◆ PROBLEMS AND TASKS
[1] Check each statement against the text about blogging and answer yes or no, quoting the words that decide it. (a) Dan's office was on Walnut Street. (b) The writer works with about twelve editors a month. (c) The writer's blog is almost four years old.
[2] Extend the essay on why the writer blogs, starting right after its last sentence.

◆ TEXT SECTION
My own personal billboard (and you wonder why I blog)

Why I blog (a response)

In
4 minute read
No editor can ever come between us.
No editor can ever come between us.
When Dan Rottenberg sat me down in his Walnut Street office to interview me for the job of BSR's associate editor, he was flummoxed by one aspect of my résumé.

"But tell me," he asked, brow wrinkling, "why do you blog?"

Dan couldn't understand why a freelance writer like me would blog on my own website when I could be sending my essays to Broad Street Review, which he envisioned as a type of blog itself— a forum where contributors could hold forth before a much larger and probably more sophisticated audience than my personal website could attract, and receive a small monetary stipend, to boot.

I remembered that conversation when I read Dan's Editor's Notebook last week on the "Brave New World of Blogging" (click here).

"Welcome to the Internet," Dan counseled Roz Warren, who wrote about the peanut gallery she discovered when she began writing for the New York Times Boomer blog. (Click here.)

Something tells me part of my new role here may be explaining the Internet to Dan.

Freedom from editors

Why do I blog? A hundred reasons, beginning with having a place to develop my voice and interests without an editor's assignments, policies, preferences and, well, edits "“ and this playground is quite a commodity to a full-time freelancer like me, who works with about eight different editors in any given month.

I blog because no one becomes a successful writer just by writing any more: You have to develop and shepherd your own audience and platform amid the din of the digital age. That means I have to do more than meet my deadlines. I must build and maintain my own brand— separate from any one publication— day by day.

I admit these long-term benefits are uncertain at best. But consider the short-term professional and financial benefits.

My blog (click here) is almost four years old and I'm edging toward 600 (non-paying) e-mail followers. Small potatoes? Probably. But essays I've posted there have been purchased for publication elsewhere. Several editors and one creative director have told me they were persuaded to hire me in part by what they saw on my blog.

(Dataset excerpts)
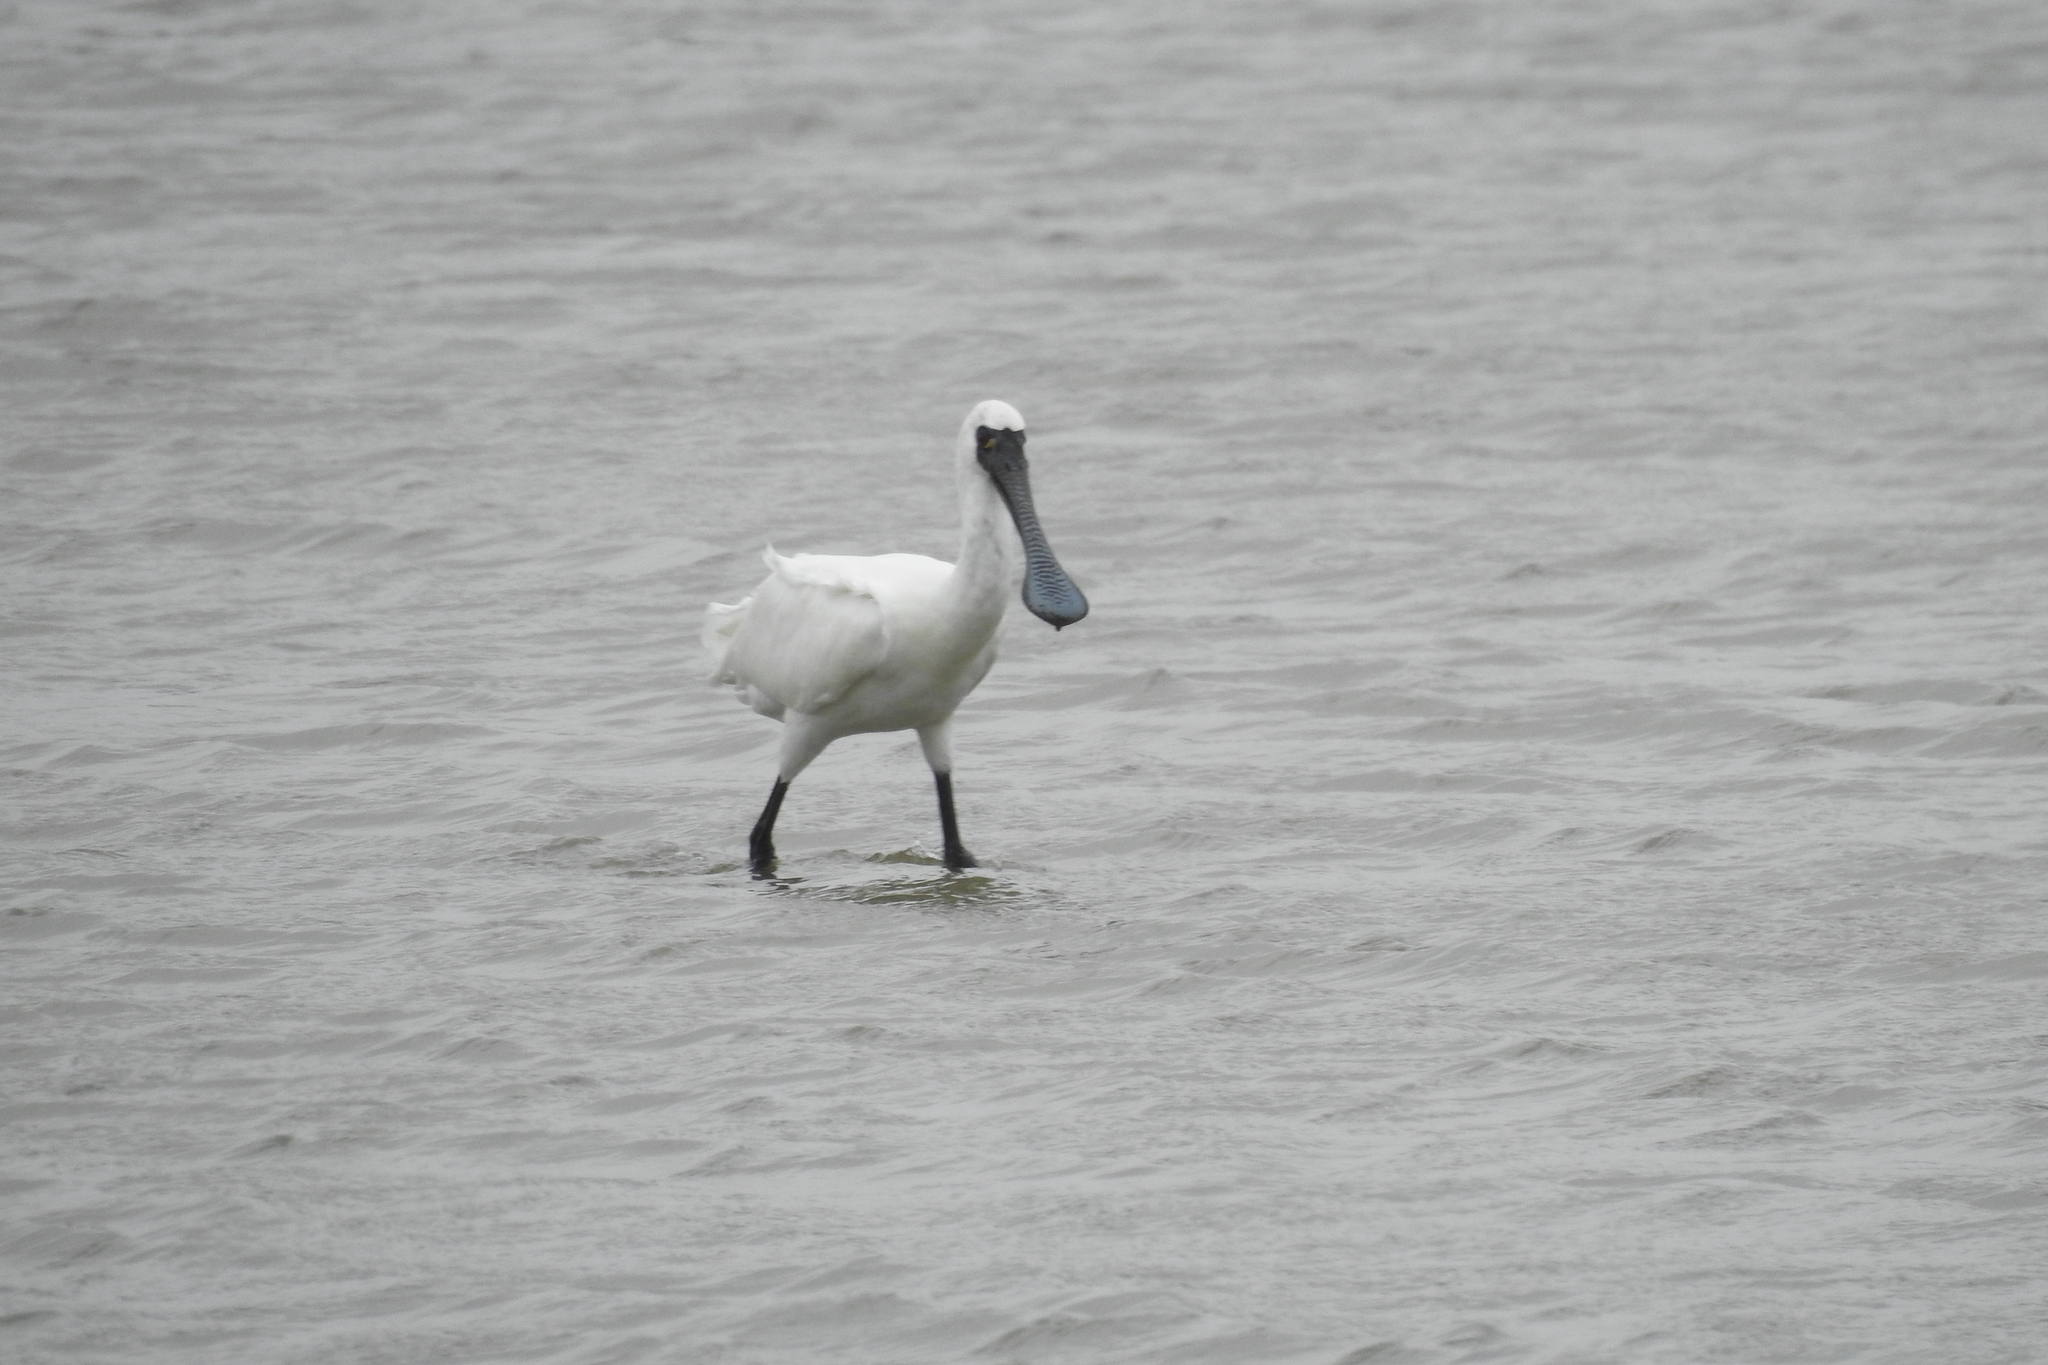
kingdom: Animalia
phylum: Chordata
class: Aves
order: Pelecaniformes
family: Threskiornithidae
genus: Platalea
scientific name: Platalea minor
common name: Black-faced spoonbill
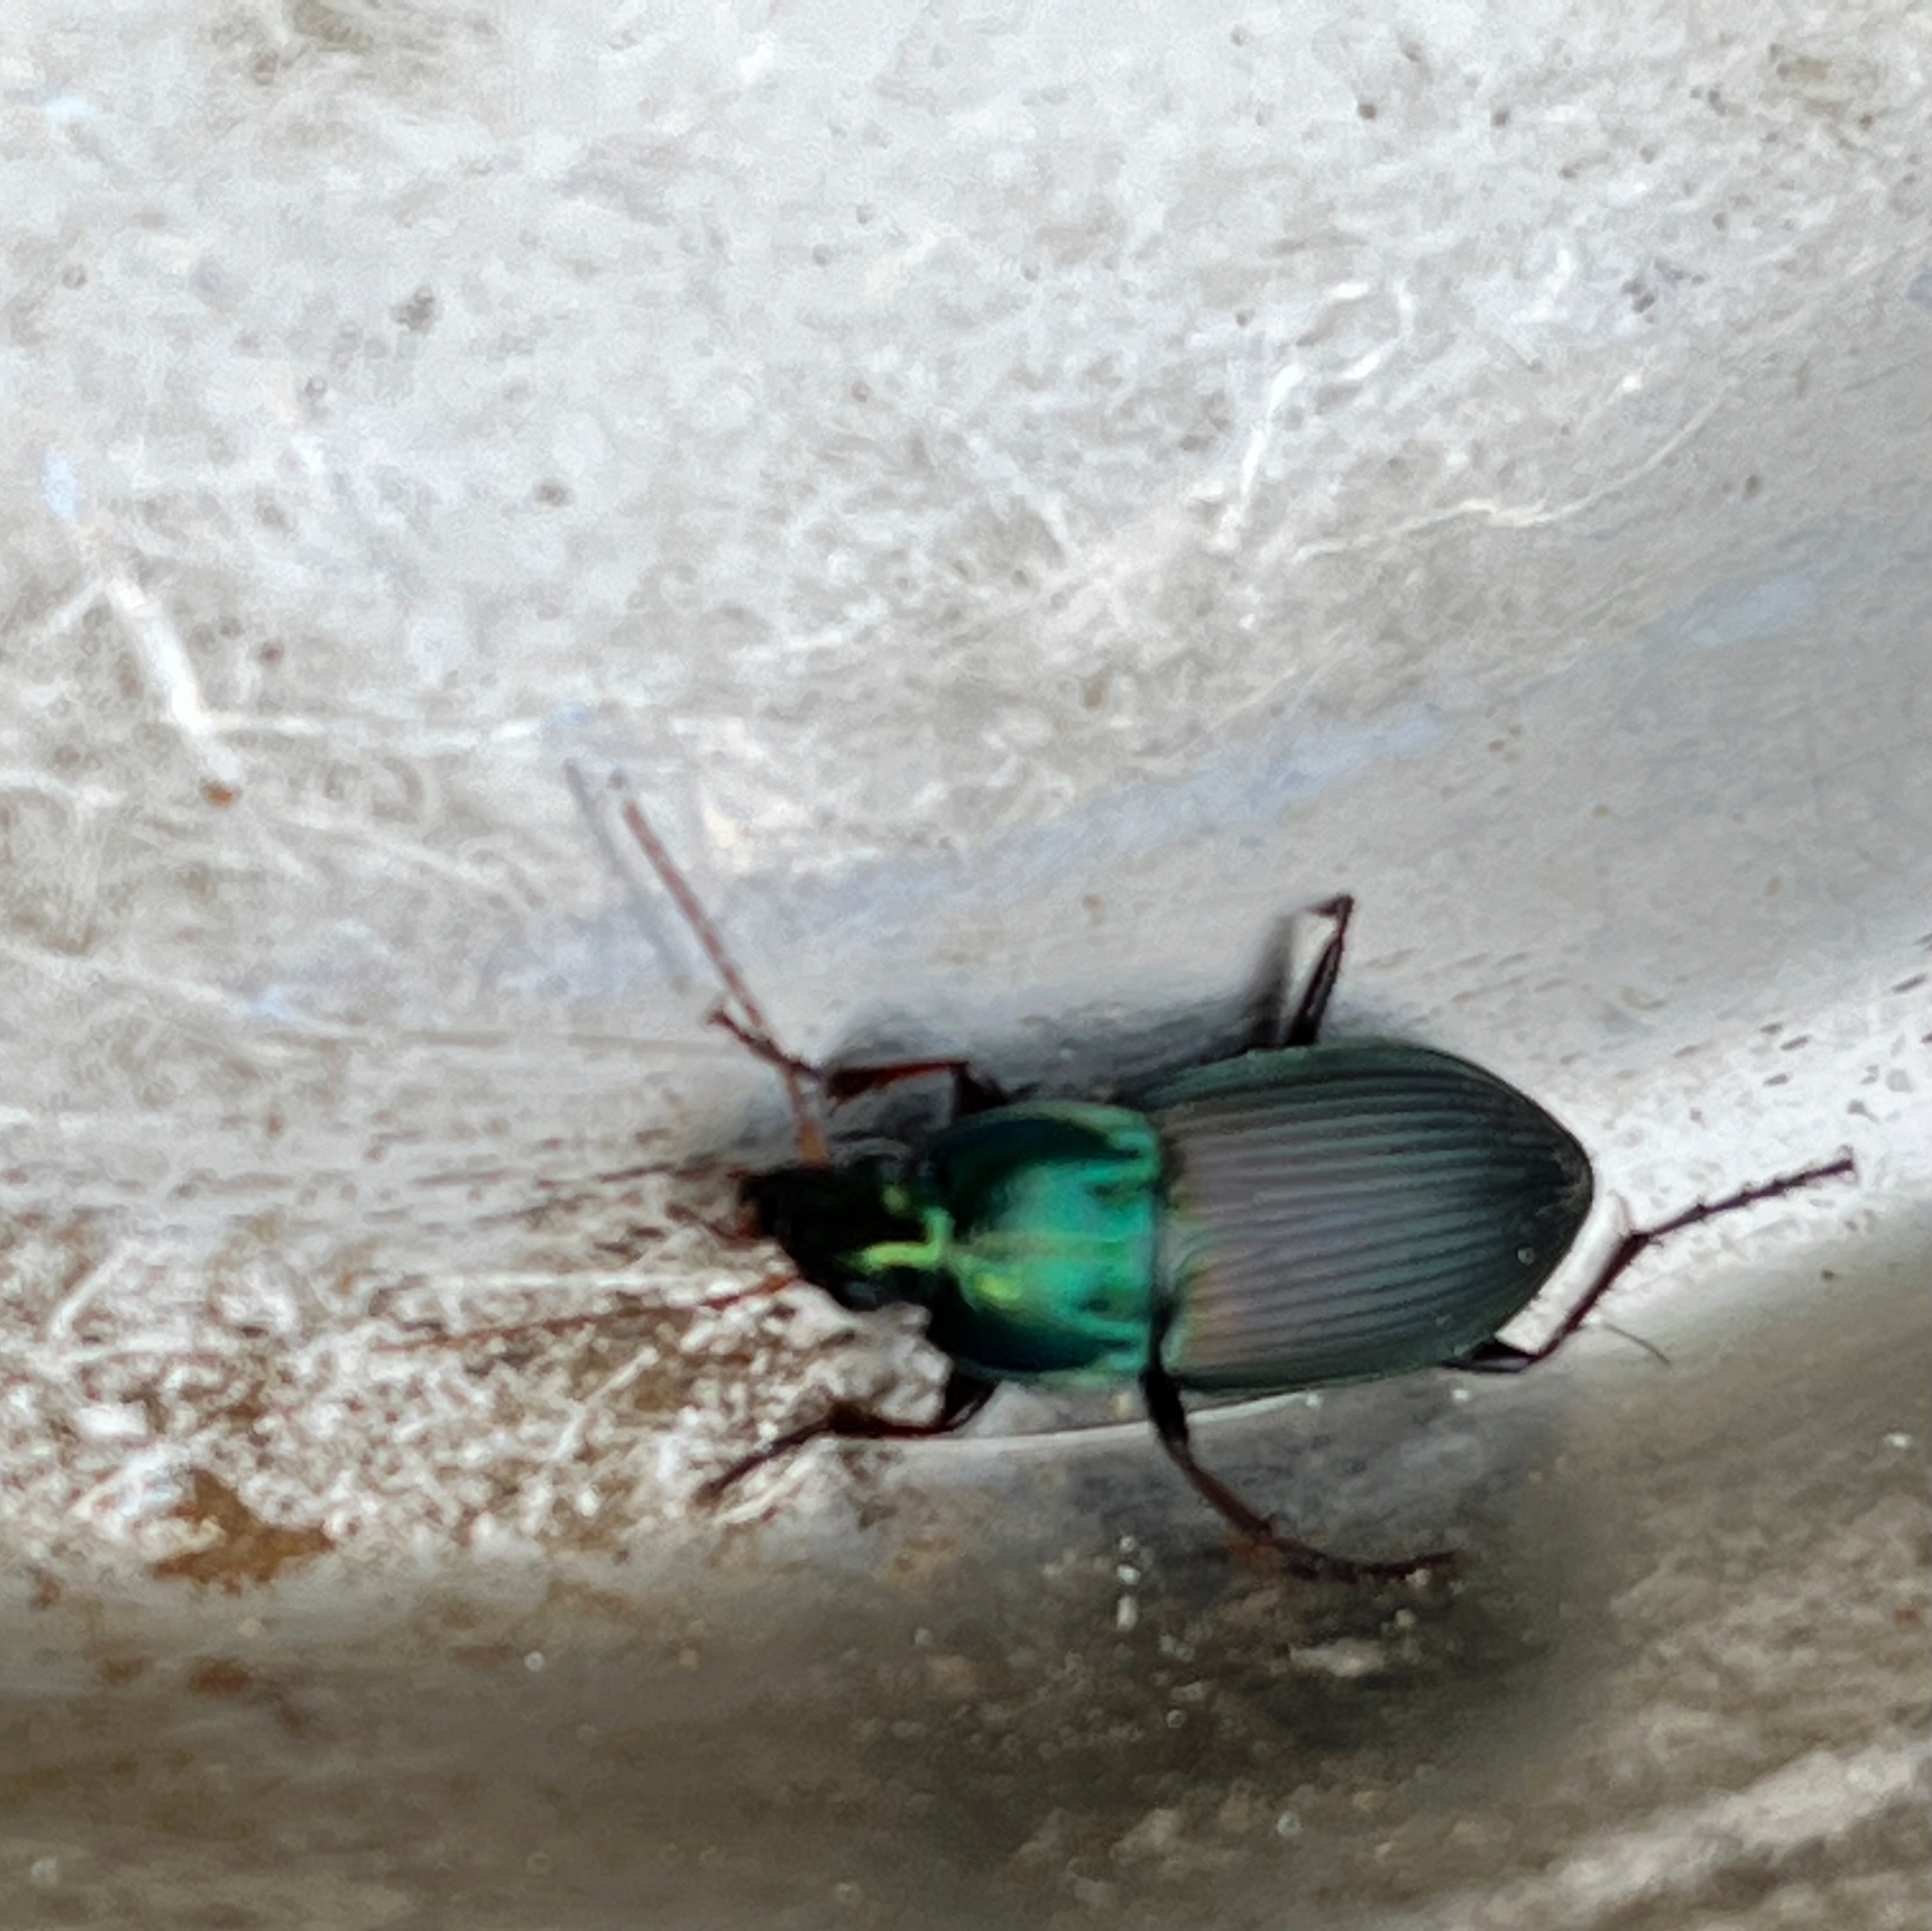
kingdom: Animalia
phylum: Arthropoda
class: Insecta
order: Coleoptera
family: Carabidae
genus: Poecilus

◆ LIST OF ANSWERS
[1]
(a) Yes: "sat me down in his Walnut Street office"
(b) No: "works with about eight different editors in any given month"
(c) Yes: "is almost four years old"

[2]
Bigotry and profanity

Writing for a blog is hardly— as Dan put it "“ "the anything-goes anarchy of websites."

Of course, any popular YouTube video generates a perilous grotto of comments that reveal the worst of human nature. In the grimy dark of online anonymity, bigotry can sprout like mold.

And since I don't censor or edit dissenting comments on my own blog— except in cases of bigotry, malicious profanity or egregious spelling errors— things can get pretty hectic there as well. Some readers have expressed disgust for me and my work. No one has called for my death (yet), but one anonymous (surprise, surprise) commenter did order me to move as far away from the whole human race as possible.

So Dan is right to warn Roz and any other writer about what it really means to put your work out for public consumption "“ and yes, the Internet's endless, instantaneous, faceless feedback loop has intensified these risks.

My friend's resolution

Many aspiring writers aren't ready for it.

I recently had dinner with a friend who published an e-book novel based on the Robin Hood legend. When an online reviewer railed against the book as plagiarism of an older story, my friend said she was devastated for weeks.

She made a resolution: Never again would she publish any fiction that anyone else could possibly accuse her of taking from another source. But if she really wants to write professionally, her energy for resolutions would be better spent on developing a thicker skin.

Dan seems to find blogs a kind of no man's land "where editors and gatekeepers fear to tread." But website comments are the least of my worries as a professional writer. Unpredictable editors, acres of pitches and deadlines, touchy readers and snippy sources are my biggest concerns, just as they are for print writers.

Pros vs. amateurs

This isn't to say I don't love my work and the people I meet. I just don't blame the Internet for my journalistic woes.

Ultimately, even online, you're the curator of your own experience. If the comment section is too woolly for you, you don't have to read it— even if you wrote the article in question. And plenty of blogs are well worth your time.

Dan pinpoints a major truth about bloggers when he calls them "amateurs." Many bloggers do it not for money but for love. In the process they've found something the professional commentariat often lacks: passion.